■ GOAL OF THE EXERCISE ■
Reproduce verbatim the stretch of the linear independence passage that begins with the words "My guess is" and ends with "element of $K$?".

■ PASSAGE ■
◇ ◇ ◇ ◇
My guess is that the last four vectors are linearly independent among them. And I tried to prove this: $$v_1, v_2, v_3, v_4 \text{ linearly independent} \Rightarrow \\(\alpha_1v_1+\alpha_2v_2+\alpha_3v_3+\alpha_4v_4 = 0,\ \alpha_1,\alpha_2,\alpha_3,\alpha_4\in K \Rightarrow \alpha_1=\alpha_2=\alpha_3=\alpha_4=0)$$ Here is my first problem. Because I do not know who $K$ is, can I say all those coefficients are equal to $0$? What if the field isn't made of numbers? Or can here $0$ simply denote the null element of $K$?
◇ ◇ ◇ ◇
■ RAW DATA ■
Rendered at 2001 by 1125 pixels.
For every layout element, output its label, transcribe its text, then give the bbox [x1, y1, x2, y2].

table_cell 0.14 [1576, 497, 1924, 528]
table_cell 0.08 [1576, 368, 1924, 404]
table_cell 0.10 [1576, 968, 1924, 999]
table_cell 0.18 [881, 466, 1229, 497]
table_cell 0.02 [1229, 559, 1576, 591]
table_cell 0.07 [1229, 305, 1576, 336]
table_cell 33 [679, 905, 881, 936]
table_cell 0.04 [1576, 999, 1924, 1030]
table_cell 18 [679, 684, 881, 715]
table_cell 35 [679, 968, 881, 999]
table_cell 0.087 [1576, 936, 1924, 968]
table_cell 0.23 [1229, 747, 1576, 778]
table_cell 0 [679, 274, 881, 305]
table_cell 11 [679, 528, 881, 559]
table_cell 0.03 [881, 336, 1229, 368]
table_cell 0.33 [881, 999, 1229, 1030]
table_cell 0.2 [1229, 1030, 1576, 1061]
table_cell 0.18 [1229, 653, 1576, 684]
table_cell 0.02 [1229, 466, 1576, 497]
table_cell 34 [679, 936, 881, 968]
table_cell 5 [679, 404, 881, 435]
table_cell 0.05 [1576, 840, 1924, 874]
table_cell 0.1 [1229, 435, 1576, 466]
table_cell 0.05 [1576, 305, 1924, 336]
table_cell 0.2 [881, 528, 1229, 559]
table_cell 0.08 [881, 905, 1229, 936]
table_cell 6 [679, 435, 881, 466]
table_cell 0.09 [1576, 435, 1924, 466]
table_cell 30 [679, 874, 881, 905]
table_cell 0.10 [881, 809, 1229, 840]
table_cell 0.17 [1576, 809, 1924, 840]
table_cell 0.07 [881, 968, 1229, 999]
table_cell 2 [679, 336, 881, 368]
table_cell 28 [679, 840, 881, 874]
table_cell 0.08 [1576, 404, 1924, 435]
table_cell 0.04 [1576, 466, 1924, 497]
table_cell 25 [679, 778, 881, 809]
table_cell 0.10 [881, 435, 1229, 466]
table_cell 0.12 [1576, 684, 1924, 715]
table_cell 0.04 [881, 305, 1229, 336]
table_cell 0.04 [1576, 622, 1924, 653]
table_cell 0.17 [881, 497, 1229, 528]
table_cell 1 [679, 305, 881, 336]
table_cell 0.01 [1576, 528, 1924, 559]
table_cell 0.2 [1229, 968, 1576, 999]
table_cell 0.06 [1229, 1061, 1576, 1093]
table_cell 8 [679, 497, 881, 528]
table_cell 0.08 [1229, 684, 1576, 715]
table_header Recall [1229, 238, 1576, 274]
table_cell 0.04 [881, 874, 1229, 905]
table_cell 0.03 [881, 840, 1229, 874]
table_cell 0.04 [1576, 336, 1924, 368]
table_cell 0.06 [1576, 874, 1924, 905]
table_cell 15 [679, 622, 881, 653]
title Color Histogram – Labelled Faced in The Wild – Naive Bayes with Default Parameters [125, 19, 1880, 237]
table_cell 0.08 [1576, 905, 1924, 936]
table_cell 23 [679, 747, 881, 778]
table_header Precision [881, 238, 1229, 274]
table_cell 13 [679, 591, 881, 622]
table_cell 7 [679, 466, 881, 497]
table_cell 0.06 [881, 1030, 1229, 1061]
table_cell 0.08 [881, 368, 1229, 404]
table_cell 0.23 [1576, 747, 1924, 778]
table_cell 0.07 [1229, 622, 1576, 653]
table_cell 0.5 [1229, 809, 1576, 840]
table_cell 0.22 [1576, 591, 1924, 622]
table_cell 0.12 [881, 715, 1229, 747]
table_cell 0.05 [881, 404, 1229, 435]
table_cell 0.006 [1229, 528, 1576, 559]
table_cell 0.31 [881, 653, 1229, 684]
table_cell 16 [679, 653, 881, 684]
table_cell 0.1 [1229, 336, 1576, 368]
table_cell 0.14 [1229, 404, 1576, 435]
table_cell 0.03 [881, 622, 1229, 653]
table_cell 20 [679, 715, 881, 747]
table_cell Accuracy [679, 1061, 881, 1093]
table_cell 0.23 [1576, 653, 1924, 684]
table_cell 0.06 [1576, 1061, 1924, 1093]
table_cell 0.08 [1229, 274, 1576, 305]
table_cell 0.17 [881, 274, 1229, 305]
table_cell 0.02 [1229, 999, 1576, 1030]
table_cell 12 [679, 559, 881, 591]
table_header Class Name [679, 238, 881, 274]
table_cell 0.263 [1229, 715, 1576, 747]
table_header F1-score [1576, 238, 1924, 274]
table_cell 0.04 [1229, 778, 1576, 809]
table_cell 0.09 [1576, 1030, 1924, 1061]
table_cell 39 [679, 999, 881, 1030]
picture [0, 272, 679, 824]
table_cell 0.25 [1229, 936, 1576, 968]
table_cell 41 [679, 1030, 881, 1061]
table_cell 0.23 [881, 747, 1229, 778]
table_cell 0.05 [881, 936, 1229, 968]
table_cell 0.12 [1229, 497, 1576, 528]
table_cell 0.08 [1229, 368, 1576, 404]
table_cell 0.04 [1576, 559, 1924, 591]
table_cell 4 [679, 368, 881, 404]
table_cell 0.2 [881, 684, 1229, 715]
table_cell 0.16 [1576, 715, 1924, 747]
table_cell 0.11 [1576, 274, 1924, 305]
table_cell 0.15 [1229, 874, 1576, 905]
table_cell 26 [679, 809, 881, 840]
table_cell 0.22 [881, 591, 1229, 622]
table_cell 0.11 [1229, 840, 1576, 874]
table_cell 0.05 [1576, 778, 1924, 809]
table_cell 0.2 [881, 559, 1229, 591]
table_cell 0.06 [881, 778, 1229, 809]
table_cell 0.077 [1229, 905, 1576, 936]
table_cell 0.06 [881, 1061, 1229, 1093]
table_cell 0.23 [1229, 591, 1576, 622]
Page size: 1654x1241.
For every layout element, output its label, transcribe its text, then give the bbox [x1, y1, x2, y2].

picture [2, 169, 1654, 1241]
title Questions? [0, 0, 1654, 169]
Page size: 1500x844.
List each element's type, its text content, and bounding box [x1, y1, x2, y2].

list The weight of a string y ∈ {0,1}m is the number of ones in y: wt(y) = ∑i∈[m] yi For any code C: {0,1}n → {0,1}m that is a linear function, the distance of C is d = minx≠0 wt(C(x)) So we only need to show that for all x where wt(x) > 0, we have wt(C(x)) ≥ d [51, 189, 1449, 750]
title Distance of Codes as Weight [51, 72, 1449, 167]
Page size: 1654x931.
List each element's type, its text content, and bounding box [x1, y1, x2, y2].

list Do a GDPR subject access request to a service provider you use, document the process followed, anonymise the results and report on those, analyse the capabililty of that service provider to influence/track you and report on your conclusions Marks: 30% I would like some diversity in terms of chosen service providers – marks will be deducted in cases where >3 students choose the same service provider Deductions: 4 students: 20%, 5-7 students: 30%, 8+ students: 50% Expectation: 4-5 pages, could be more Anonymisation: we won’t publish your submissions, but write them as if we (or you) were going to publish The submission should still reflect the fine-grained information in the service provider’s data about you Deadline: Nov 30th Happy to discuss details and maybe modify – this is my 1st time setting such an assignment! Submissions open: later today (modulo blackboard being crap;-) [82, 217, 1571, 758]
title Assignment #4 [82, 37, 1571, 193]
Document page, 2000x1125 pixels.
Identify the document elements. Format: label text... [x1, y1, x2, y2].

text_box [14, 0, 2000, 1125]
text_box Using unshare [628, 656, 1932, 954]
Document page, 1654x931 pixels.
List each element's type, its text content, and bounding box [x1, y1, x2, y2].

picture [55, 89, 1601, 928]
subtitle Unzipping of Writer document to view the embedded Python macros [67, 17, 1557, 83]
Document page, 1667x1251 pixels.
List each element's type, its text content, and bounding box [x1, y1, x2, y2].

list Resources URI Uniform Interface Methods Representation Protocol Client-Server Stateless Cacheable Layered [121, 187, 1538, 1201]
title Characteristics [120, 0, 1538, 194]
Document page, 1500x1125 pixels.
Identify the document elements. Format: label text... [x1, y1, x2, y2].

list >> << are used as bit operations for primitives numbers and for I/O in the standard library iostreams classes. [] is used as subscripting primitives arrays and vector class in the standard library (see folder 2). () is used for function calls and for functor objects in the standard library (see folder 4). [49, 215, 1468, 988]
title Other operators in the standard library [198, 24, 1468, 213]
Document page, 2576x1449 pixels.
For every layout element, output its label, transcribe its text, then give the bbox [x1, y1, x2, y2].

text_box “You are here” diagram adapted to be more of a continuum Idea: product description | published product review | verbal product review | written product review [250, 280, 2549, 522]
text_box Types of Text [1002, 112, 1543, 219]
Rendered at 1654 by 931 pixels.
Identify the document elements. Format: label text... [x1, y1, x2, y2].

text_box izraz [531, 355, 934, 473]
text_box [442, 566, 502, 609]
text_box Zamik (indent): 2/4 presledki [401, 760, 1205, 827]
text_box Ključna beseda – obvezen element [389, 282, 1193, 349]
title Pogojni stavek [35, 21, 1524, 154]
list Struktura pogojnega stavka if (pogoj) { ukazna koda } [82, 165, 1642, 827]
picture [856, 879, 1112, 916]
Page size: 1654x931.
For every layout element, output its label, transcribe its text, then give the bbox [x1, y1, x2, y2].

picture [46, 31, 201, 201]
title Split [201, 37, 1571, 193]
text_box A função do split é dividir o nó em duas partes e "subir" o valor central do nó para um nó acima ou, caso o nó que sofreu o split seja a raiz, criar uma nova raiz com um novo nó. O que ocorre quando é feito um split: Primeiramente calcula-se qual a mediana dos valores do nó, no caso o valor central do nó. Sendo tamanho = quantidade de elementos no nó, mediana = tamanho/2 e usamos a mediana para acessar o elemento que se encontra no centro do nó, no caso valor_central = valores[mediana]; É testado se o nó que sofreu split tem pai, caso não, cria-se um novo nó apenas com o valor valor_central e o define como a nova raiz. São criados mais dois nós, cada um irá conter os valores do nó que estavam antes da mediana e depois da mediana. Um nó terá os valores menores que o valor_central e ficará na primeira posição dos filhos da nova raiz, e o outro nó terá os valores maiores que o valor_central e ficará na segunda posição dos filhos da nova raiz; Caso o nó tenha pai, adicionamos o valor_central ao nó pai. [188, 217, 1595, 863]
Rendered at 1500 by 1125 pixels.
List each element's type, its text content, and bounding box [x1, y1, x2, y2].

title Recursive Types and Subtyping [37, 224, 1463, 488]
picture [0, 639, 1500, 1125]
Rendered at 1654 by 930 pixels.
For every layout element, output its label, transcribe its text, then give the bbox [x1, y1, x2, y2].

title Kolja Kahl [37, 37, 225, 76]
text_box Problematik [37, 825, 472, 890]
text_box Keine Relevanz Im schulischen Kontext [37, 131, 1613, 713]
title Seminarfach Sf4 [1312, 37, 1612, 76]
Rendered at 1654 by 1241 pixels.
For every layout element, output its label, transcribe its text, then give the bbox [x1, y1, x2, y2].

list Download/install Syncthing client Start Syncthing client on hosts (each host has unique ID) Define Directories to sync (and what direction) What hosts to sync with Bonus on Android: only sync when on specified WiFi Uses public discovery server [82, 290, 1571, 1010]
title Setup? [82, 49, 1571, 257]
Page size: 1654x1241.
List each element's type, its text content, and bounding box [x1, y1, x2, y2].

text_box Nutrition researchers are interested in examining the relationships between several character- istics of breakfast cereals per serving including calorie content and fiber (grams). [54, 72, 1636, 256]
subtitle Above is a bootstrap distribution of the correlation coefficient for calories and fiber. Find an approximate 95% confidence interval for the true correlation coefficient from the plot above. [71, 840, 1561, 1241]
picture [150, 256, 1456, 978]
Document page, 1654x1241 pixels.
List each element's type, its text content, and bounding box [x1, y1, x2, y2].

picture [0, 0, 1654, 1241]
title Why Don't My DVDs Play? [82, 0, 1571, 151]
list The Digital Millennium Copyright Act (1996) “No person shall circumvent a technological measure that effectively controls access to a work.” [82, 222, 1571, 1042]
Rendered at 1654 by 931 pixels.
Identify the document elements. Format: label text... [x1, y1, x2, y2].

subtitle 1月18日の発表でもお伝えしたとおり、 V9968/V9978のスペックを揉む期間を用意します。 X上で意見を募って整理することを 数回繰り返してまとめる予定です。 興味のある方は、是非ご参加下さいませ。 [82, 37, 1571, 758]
◇ ◇ ◇ ◇
■ OUTPUT FOR THIS TASK ■
My guess is that the last four vectors are linearly independent among them. And I tried to prove this: $$v_1, v_2, v_3, v_4 \text{ linearly independent} \Rightarrow \\(\alpha_1v_1+\alpha_2v_2+\alpha_3v_3+\alpha_4v_4 = 0,\ \alpha_1,\alpha_2,\alpha_3,\alpha_4\in K \Rightarrow \alpha_1=\alpha_2=\alpha_3=\alpha_4=0)$$ Here is my first problem. Because I do not know who $K$ is, can I say all those coefficients are equal to $0$? What if the field isn't made of numbers? Or can here $0$ simply denote the null element of $K$?